To avoid raising an error, you can specify a default value to be returned if any element is found.

[12]:
browser.find('css:fake-selector', default=None)

Note that the browser has a method lookup() that is equivalent to the find() method, except that it will never raise an error; the default value for an unfound element is, by default, None.

By specifying the wait keyword argument, you can specify the number of seconds to wait until trying to locate the element(s).

[13]:
%%time
browser.find('css:fake-selector', wait=3, default=None)
CPU times: user 13.8 ms, sys: 3.33 ms, total: 17.1 ms
Wall time: 3.08 s

Another use case supported by manen is trying several different selectors to locate an element. Just specify a list of selectors instead of just a selector. It will try all the selectors by order and return an element as soon as a selector hits a result.

[14]:
browser.find(['fake-link-selector', 'a'], many=False).get_property('href')
[14]:
'https://pypi.org/search/?q=selenium#content'

In order to help the development of your project, the browser has a method highlight that will draw a frame around each element matching the specified selectors.

[15]:
from tempfile import NamedTemporaryFile
from IPython.display import Image

browser.highlight(NAME_SELECTOR)

with NamedTemporaryFile() as f:
    browser.save_screenshot(f.name + '.png')
    highlight_screenshot = Image(f.name + '.png')
highlight_screenshot
[15]:
../_images/user_guide_browser_31_0.png

Cookies management#

One of the feature offered by manen’s Browser is an interface for cookies. With a selenium.WebDriver, you will have to use the methods get_cookies, add_cookie and delete_all_cookies.

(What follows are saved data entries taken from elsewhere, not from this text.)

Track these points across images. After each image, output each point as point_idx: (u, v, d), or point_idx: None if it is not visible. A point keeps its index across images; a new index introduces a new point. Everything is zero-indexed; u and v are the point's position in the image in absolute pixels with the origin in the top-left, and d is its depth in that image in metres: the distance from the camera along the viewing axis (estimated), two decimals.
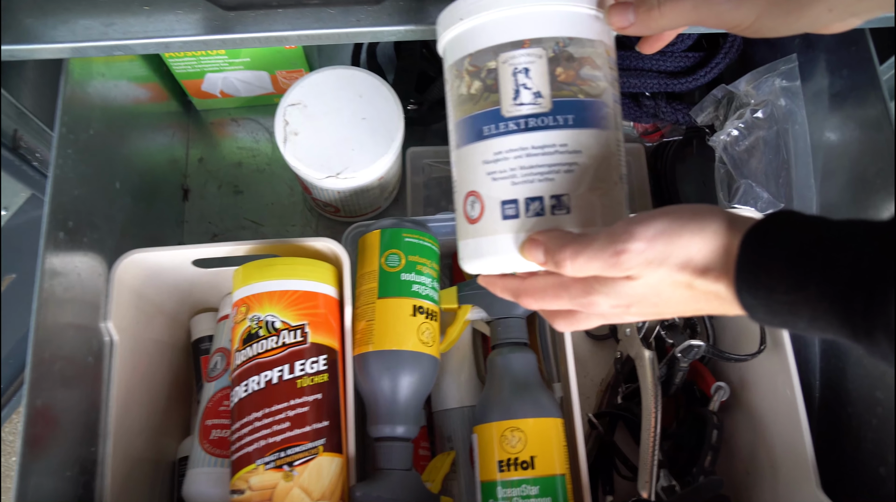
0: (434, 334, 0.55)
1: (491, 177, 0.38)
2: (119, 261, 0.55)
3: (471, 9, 0.39)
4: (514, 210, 0.37)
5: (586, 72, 0.38)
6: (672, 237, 0.32)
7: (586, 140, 0.37)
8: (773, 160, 0.62)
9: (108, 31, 0.45)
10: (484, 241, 0.38)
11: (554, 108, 0.37)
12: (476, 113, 0.39)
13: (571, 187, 0.36)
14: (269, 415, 0.50)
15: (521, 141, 0.37)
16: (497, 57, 0.38)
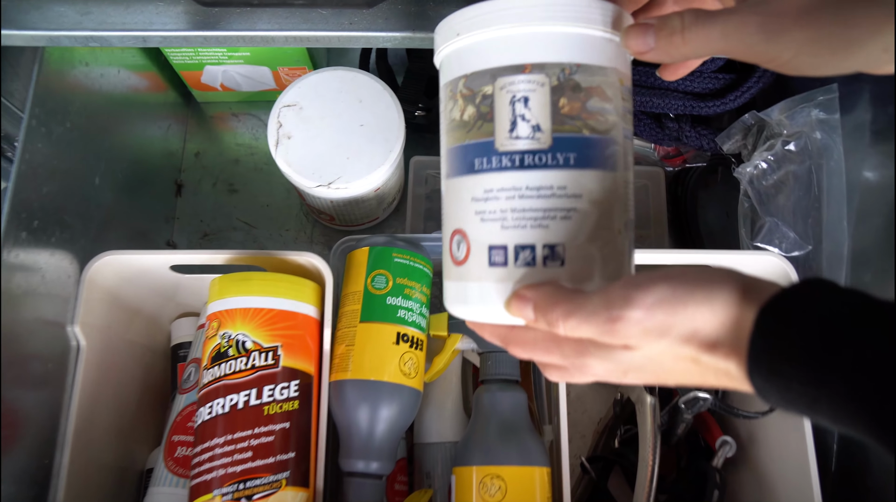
0: (418, 365, 0.51)
1: (479, 218, 0.33)
2: (91, 262, 0.52)
3: (468, 24, 0.34)
4: (502, 257, 0.32)
5: (594, 104, 0.33)
6: (675, 306, 0.27)
7: (588, 183, 0.32)
8: (804, 198, 0.57)
9: (83, 21, 0.42)
10: (470, 287, 0.34)
11: (554, 144, 0.32)
12: (468, 142, 0.34)
13: (568, 237, 0.32)
14: (231, 442, 0.47)
15: (515, 180, 0.32)
16: (494, 81, 0.33)
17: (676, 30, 0.31)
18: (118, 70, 0.58)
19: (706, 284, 0.28)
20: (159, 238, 0.69)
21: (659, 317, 0.27)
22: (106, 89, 0.56)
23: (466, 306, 0.34)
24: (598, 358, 0.30)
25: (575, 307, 0.29)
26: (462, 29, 0.34)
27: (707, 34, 0.30)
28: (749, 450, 0.57)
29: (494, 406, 0.51)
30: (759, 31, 0.28)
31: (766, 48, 0.28)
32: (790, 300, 0.26)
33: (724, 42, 0.29)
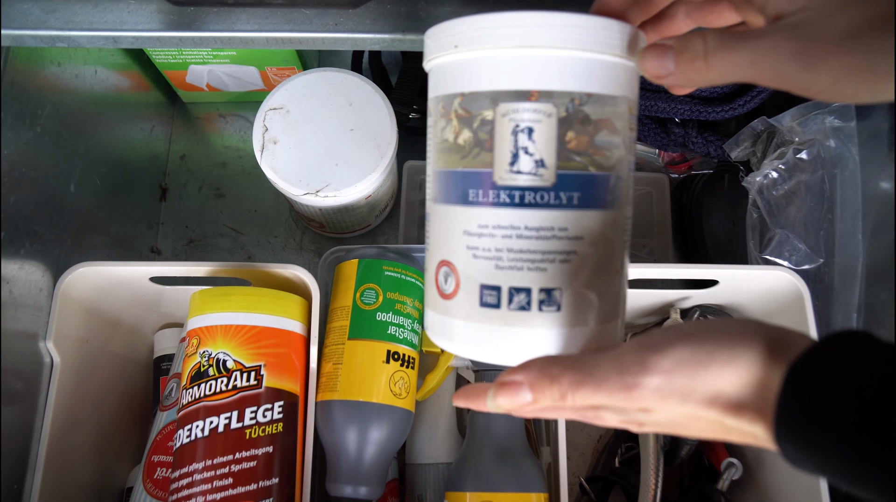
0: (409, 384, 0.49)
1: (471, 253, 0.30)
2: (65, 275, 0.49)
3: (469, 37, 0.30)
4: (494, 298, 0.30)
5: (603, 138, 0.30)
6: (696, 369, 0.25)
7: (590, 224, 0.30)
8: (815, 209, 0.54)
9: (49, 19, 0.39)
10: (456, 324, 0.31)
11: (558, 182, 0.29)
12: (462, 170, 0.31)
13: (566, 280, 0.29)
14: (210, 468, 0.44)
15: (514, 218, 0.29)
16: (496, 106, 0.30)
17: (699, 54, 0.27)
18: (95, 70, 0.55)
19: (729, 342, 0.25)
20: (143, 245, 0.66)
21: (679, 383, 0.25)
22: (82, 90, 0.53)
23: (451, 342, 0.32)
24: (612, 411, 0.28)
25: (584, 376, 0.27)
26: (462, 41, 0.30)
27: (734, 60, 0.26)
28: (756, 473, 0.54)
29: (490, 427, 0.49)
30: (794, 59, 0.25)
31: (803, 77, 0.25)
32: (821, 358, 0.23)
33: (752, 69, 0.26)
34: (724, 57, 0.27)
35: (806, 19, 0.25)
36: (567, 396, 0.27)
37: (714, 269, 0.51)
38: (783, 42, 0.25)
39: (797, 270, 0.54)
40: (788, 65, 0.25)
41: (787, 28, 0.25)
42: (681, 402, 0.25)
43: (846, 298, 0.53)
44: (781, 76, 0.26)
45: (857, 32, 0.24)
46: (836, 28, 0.24)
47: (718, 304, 0.57)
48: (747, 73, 0.26)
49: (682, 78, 0.28)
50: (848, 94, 0.25)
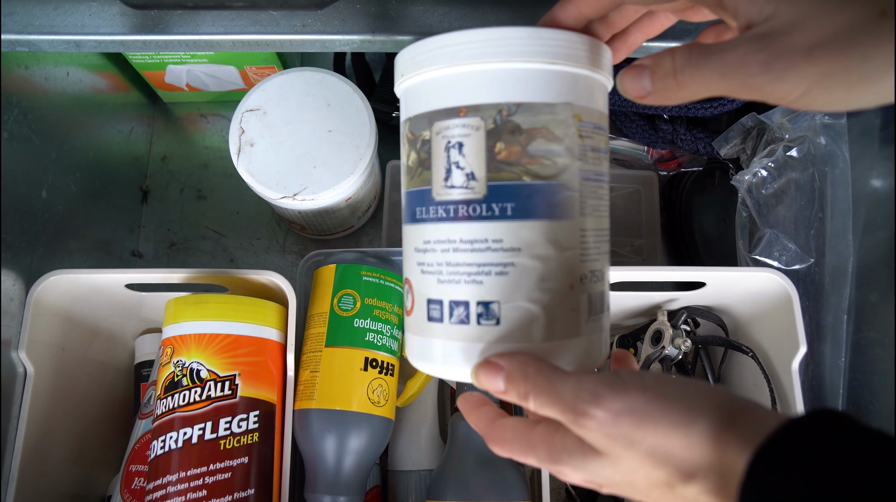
0: (388, 391, 0.48)
1: (420, 269, 0.31)
2: (36, 283, 0.48)
3: (409, 64, 0.31)
4: (438, 312, 0.30)
5: (538, 146, 0.29)
6: (644, 420, 0.25)
7: (529, 235, 0.29)
8: (806, 208, 0.53)
9: (7, 23, 0.38)
10: (415, 341, 0.32)
11: (489, 194, 0.29)
12: (411, 189, 0.32)
13: (503, 294, 0.29)
14: (184, 480, 0.43)
15: (449, 232, 0.30)
16: (431, 126, 0.30)
17: (669, 72, 0.27)
18: (67, 72, 0.53)
19: (684, 405, 0.25)
20: (123, 248, 0.65)
21: (624, 428, 0.25)
22: (52, 93, 0.52)
23: (413, 358, 0.32)
24: (571, 467, 0.28)
25: (548, 386, 0.27)
26: (405, 70, 0.31)
27: (703, 76, 0.26)
28: None
29: (471, 434, 0.48)
30: (763, 70, 0.24)
31: (774, 87, 0.24)
32: (791, 443, 0.22)
33: (722, 83, 0.26)
34: (694, 73, 0.26)
35: (773, 29, 0.24)
36: (529, 397, 0.28)
37: (701, 271, 0.50)
38: (751, 54, 0.24)
39: (787, 270, 0.52)
40: (758, 76, 0.24)
41: (754, 39, 0.24)
42: (626, 448, 0.25)
43: (836, 299, 0.52)
44: (752, 88, 0.25)
45: (825, 42, 0.23)
46: (805, 38, 0.23)
47: (706, 306, 0.56)
48: (718, 87, 0.26)
49: (659, 97, 0.28)
50: (820, 102, 0.24)
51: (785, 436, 0.22)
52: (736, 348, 0.53)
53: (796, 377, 0.49)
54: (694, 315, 0.55)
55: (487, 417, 0.32)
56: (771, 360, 0.52)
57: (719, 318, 0.56)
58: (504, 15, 0.38)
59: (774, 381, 0.51)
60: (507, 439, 0.30)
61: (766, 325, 0.53)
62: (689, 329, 0.54)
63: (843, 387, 0.52)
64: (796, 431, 0.23)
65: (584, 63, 0.30)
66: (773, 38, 0.24)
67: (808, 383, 0.53)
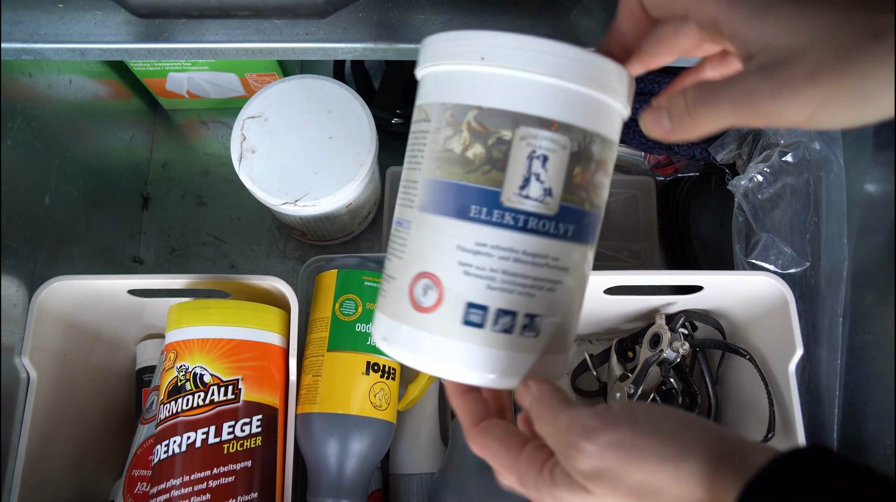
0: (390, 395, 0.48)
1: (463, 270, 0.30)
2: (40, 289, 0.48)
3: (502, 52, 0.30)
4: (480, 318, 0.30)
5: (599, 178, 0.31)
6: (632, 455, 0.25)
7: (576, 257, 0.31)
8: (801, 212, 0.53)
9: (13, 31, 0.38)
10: (429, 339, 0.30)
11: (560, 213, 0.30)
12: (466, 184, 0.30)
13: (548, 309, 0.30)
14: (188, 484, 0.43)
15: (515, 241, 0.30)
16: (515, 128, 0.29)
17: (683, 111, 0.28)
18: (69, 79, 0.54)
19: (675, 442, 0.25)
20: (125, 255, 0.65)
21: (612, 462, 0.25)
22: (55, 100, 0.52)
23: (415, 356, 0.31)
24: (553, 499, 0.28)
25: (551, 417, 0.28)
26: (491, 55, 0.30)
27: (715, 111, 0.27)
28: None
29: None
30: (771, 99, 0.25)
31: (782, 113, 0.25)
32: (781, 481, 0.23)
33: (733, 115, 0.27)
34: (707, 110, 0.27)
35: (775, 57, 0.25)
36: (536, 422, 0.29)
37: (698, 275, 0.50)
38: (758, 85, 0.25)
39: (783, 274, 0.53)
40: (766, 106, 0.25)
41: (759, 70, 0.26)
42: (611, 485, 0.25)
43: (832, 302, 0.52)
44: (762, 116, 0.26)
45: (826, 67, 0.24)
46: (808, 64, 0.24)
47: (704, 309, 0.57)
48: (730, 119, 0.27)
49: (679, 134, 0.29)
50: (826, 122, 0.25)
51: (773, 473, 0.23)
52: (733, 351, 0.54)
53: (793, 379, 0.49)
54: (692, 318, 0.55)
55: (473, 410, 0.32)
56: (768, 363, 0.52)
57: (717, 322, 0.56)
58: (506, 22, 0.39)
59: (771, 384, 0.51)
60: (491, 448, 0.31)
61: (763, 328, 0.53)
62: (686, 332, 0.55)
63: (839, 389, 0.52)
64: (784, 467, 0.23)
65: (624, 104, 0.32)
66: (776, 67, 0.25)
67: (805, 385, 0.53)
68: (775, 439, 0.50)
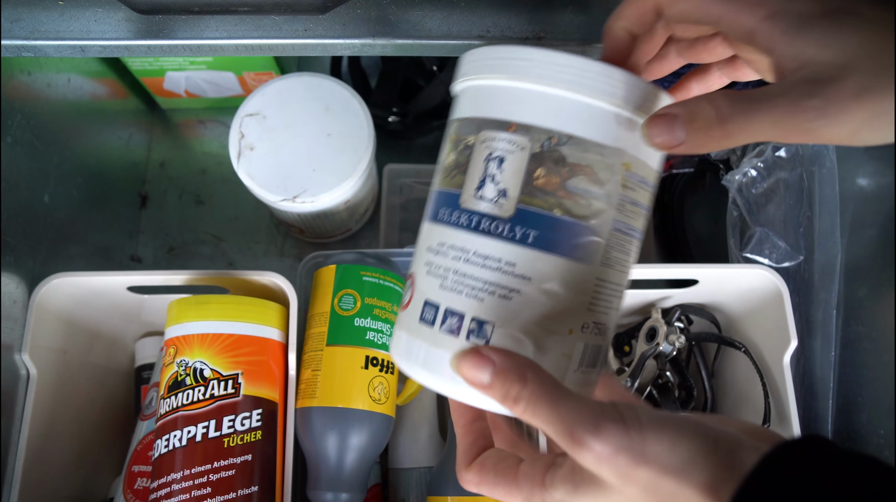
0: (389, 389, 0.49)
1: (426, 269, 0.30)
2: (40, 286, 0.48)
3: (472, 66, 0.31)
4: (431, 315, 0.29)
5: (577, 183, 0.28)
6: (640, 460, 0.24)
7: (545, 267, 0.28)
8: (795, 207, 0.54)
9: (13, 28, 0.39)
10: (398, 334, 0.31)
11: (516, 215, 0.28)
12: (440, 189, 0.31)
13: (500, 317, 0.28)
14: (188, 478, 0.44)
15: (465, 241, 0.29)
16: (478, 133, 0.30)
17: (712, 121, 0.26)
18: (68, 78, 0.54)
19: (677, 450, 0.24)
20: (123, 254, 0.65)
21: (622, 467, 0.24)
22: (54, 99, 0.53)
23: (394, 351, 0.32)
24: None
25: (549, 399, 0.26)
26: (468, 70, 0.31)
27: (753, 123, 0.25)
28: None
29: None
30: (818, 116, 0.24)
31: (826, 132, 0.25)
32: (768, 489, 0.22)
33: (774, 129, 0.26)
34: (744, 122, 0.26)
35: (820, 73, 0.25)
36: (521, 403, 0.26)
37: (694, 269, 0.51)
38: (803, 101, 0.25)
39: (777, 268, 0.54)
40: (812, 122, 0.25)
41: (804, 84, 0.25)
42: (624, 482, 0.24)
43: (826, 295, 0.53)
44: (804, 133, 0.25)
45: (872, 85, 0.24)
46: (855, 82, 0.24)
47: (699, 303, 0.57)
48: (768, 133, 0.26)
49: (694, 146, 0.27)
50: (866, 139, 0.25)
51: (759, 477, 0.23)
52: (729, 344, 0.54)
53: (788, 371, 0.50)
54: (687, 312, 0.56)
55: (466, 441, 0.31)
56: (763, 355, 0.53)
57: (712, 315, 0.57)
58: (503, 19, 0.39)
59: (767, 376, 0.52)
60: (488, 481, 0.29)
61: (758, 321, 0.54)
62: (682, 326, 0.55)
63: (833, 381, 0.53)
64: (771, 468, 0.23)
65: (647, 115, 0.29)
66: (824, 84, 0.24)
67: (800, 378, 0.54)
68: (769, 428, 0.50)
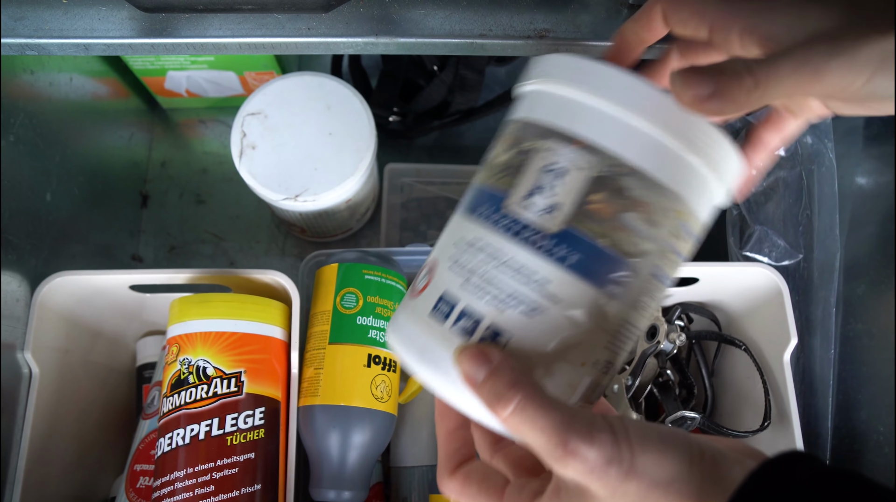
0: (391, 387, 0.49)
1: (452, 261, 0.29)
2: (42, 285, 0.48)
3: (555, 71, 0.29)
4: (445, 311, 0.28)
5: (630, 219, 0.27)
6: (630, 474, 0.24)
7: (576, 294, 0.27)
8: (794, 205, 0.54)
9: (17, 27, 0.39)
10: (402, 319, 0.30)
11: (561, 234, 0.27)
12: (483, 185, 0.30)
13: (518, 332, 0.27)
14: (192, 476, 0.44)
15: (501, 245, 0.28)
16: (539, 140, 0.29)
17: (743, 71, 0.26)
18: (70, 77, 0.54)
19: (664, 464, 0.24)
20: (124, 253, 0.65)
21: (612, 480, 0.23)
22: (57, 98, 0.53)
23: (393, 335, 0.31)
24: None
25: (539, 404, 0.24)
26: (541, 74, 0.30)
27: (778, 72, 0.25)
28: None
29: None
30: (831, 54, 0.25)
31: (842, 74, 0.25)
32: None
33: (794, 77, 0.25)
34: (770, 70, 0.26)
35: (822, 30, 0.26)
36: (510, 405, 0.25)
37: (694, 267, 0.51)
38: (816, 45, 0.25)
39: (777, 266, 0.54)
40: (829, 63, 0.25)
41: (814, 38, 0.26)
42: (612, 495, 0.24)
43: (825, 293, 0.53)
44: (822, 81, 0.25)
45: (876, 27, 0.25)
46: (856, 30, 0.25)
47: (700, 302, 0.57)
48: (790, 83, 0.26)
49: (726, 100, 0.26)
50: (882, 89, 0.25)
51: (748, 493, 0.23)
52: (729, 342, 0.55)
53: (788, 369, 0.50)
54: (688, 310, 0.56)
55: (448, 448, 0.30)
56: (763, 353, 0.53)
57: (712, 313, 0.57)
58: (505, 17, 0.39)
59: (767, 373, 0.52)
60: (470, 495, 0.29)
61: (758, 319, 0.54)
62: (683, 324, 0.56)
63: (832, 378, 0.53)
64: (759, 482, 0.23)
65: (713, 170, 0.28)
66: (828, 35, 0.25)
67: (800, 376, 0.54)
68: (771, 428, 0.50)
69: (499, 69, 0.71)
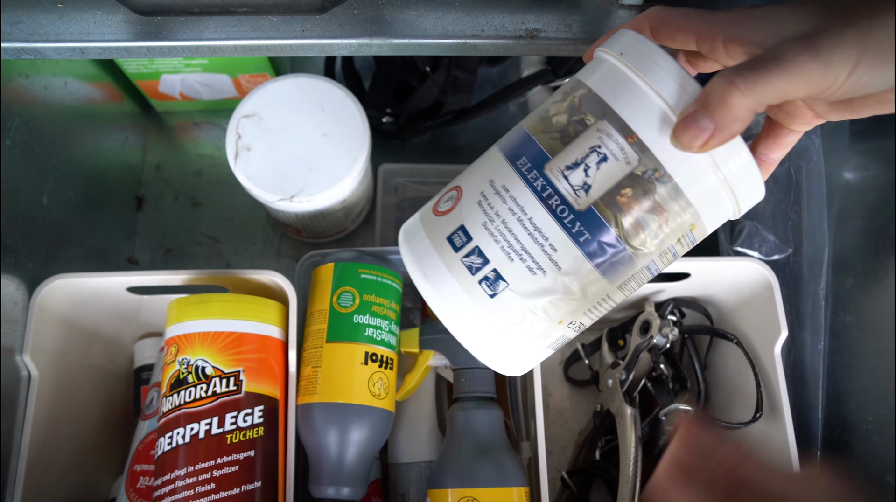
0: (388, 384, 0.49)
1: (478, 198, 0.31)
2: (40, 287, 0.49)
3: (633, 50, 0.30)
4: (460, 242, 0.31)
5: (648, 218, 0.30)
6: None
7: (576, 267, 0.30)
8: (783, 200, 0.55)
9: (13, 31, 0.39)
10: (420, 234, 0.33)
11: (585, 213, 0.29)
12: (534, 138, 0.31)
13: (516, 283, 0.30)
14: (192, 474, 0.44)
15: (527, 203, 0.30)
16: (600, 119, 0.30)
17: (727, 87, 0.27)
18: (65, 81, 0.55)
19: None
20: (120, 255, 0.66)
21: None
22: (52, 102, 0.53)
23: (405, 244, 0.34)
24: None
25: None
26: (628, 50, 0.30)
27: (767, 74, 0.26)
28: None
29: (469, 424, 0.49)
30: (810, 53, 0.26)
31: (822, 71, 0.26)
32: None
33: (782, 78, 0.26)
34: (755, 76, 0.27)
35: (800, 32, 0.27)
36: None
37: (686, 262, 0.52)
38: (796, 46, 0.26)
39: (767, 261, 0.55)
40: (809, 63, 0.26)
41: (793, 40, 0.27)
42: None
43: (814, 286, 0.54)
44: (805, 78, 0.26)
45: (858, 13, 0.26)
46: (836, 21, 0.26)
47: (692, 296, 0.58)
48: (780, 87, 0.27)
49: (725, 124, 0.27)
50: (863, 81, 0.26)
51: None
52: (721, 336, 0.56)
53: (779, 361, 0.51)
54: (680, 305, 0.57)
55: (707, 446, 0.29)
56: (754, 346, 0.54)
57: (704, 308, 0.58)
58: (497, 18, 0.40)
59: (758, 366, 0.53)
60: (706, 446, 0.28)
61: (749, 313, 0.55)
62: (675, 319, 0.56)
63: (822, 370, 0.54)
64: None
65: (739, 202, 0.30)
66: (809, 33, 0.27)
67: (790, 368, 0.55)
68: (763, 420, 0.51)
69: (490, 69, 0.71)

With a Browser, you can interact with cookies through the properties cookies.

[16]:
browser.get("https://httpbin.org/cookies/set/test/manen")
browser.cookies
[16]:
[{'domain': 'httpbin.org',
  'httpOnly': False,
  'name': 'test',
  'path': '/',
  'secure': False,
  'value': 'manen'}]
[17]:
# browser.cookies = list_of_cookies_dict
[18]:
del browser.cookies
assert len(browser.get_cookies()) == 0
[19]:
browser.quit()